Data & Tools (RAG + Functions): The agents' tools are the key to their power:

  • FitnessTrainer Tool: We used an exercise dataset from Kaggle. It is stored in an S3 bucket, which the FitnessTrainer agent queries (as a RAG tool) to build its plans.

GroceryShopper Tools: This agent uses a powerful hybrid approach:

  • Bedrock Knowledge Base (RAG): We populated a Knowledge Base with static data from DataMarket (product info, nutrition) for fast, accurate retrievals on general food questions.

  • AWS Lambda Function (Live Data): To get real-time data, the Bedrock agent invokes a Lambda function. This function calls the supermarket's live API (Mercadona) to find current prices and near-expiration items, feeding this live context directly into the agent's decision-making.

  • Data Pipeline: The entire data backend is automated. AWS Glue jobs perform ETL on both static (Kaggle, DataMarket) and dynamic (supermarket API) data, storing the results in S3 for our agents and Knowledge Base to consume.

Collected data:
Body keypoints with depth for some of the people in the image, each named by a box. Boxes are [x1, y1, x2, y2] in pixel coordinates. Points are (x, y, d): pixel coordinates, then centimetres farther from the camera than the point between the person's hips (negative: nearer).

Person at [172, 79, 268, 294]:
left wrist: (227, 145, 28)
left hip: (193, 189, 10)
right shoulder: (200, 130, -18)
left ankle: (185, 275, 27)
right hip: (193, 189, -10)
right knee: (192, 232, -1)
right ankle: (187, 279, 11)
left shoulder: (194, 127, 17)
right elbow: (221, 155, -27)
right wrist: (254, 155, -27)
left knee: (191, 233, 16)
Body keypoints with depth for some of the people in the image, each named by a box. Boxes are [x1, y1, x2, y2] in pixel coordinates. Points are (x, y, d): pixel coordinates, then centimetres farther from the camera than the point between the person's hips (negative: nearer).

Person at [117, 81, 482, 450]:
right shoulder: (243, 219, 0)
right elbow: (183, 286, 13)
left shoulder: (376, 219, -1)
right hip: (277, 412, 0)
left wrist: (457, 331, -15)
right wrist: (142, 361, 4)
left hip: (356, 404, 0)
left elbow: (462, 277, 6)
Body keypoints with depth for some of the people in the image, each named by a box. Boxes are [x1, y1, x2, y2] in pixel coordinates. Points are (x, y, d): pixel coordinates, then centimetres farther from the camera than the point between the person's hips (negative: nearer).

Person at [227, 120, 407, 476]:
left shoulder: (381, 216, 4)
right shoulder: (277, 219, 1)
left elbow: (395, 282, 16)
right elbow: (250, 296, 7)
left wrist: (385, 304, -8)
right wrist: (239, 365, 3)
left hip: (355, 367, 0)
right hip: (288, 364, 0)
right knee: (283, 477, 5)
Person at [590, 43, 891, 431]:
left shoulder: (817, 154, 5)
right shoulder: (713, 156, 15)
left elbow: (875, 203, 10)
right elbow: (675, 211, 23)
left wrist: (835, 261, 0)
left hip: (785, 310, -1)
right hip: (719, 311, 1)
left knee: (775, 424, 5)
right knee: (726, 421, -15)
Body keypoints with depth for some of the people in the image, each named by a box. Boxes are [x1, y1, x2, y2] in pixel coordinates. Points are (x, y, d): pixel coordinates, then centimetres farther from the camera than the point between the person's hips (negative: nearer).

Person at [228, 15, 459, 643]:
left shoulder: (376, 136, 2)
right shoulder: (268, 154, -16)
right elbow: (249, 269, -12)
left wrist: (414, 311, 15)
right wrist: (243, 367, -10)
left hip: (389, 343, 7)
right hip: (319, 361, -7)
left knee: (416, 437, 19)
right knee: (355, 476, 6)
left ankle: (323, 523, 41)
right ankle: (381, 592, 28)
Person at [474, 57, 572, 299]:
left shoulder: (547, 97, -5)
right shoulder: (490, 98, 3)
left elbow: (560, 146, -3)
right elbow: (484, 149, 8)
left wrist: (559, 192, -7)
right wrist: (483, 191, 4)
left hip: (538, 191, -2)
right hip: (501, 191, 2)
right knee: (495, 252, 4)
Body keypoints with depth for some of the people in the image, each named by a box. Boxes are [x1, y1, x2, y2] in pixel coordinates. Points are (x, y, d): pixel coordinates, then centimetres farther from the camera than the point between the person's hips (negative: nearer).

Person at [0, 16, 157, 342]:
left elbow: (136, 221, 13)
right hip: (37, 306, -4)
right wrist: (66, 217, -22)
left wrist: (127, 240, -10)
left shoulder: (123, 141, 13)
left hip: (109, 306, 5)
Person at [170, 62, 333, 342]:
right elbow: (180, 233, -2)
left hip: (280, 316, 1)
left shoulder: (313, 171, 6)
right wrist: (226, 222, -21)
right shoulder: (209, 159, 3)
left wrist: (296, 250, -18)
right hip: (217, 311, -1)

- **TASK**:
Reproduce the entire text on the agents' data and tools word for word. The lines have no connection to the text.

- **EXPECTED ANSWER**:
Data & Tools (RAG + Functions): The agents' tools are the key to their power:

  • FitnessTrainer Tool: We used an exercise dataset from Kaggle. It is stored in an S3 bucket, which the FitnessTrainer agent queries (as a RAG tool) to build its plans.

GroceryShopper Tools: This agent uses a powerful hybrid approach:

  • Bedrock Knowledge Base (RAG): We populated a Knowledge Base with static data from DataMarket (product info, nutrition) for fast, accurate retrievals on general food questions.

  • AWS Lambda Function (Live Data): To get real-time data, the Bedrock agent invokes a Lambda function. This function calls the supermarket's live API (Mercadona) to find current prices and near-expiration items, feeding this live context directly into the agent's decision-making.

  • Data Pipeline: The entire data backend is automated. AWS Glue jobs perform ETL on both static (Kaggle, DataMarket) and dynamic (supermarket API) data, storing the results in S3 for our agents and Knowledge Base to consume.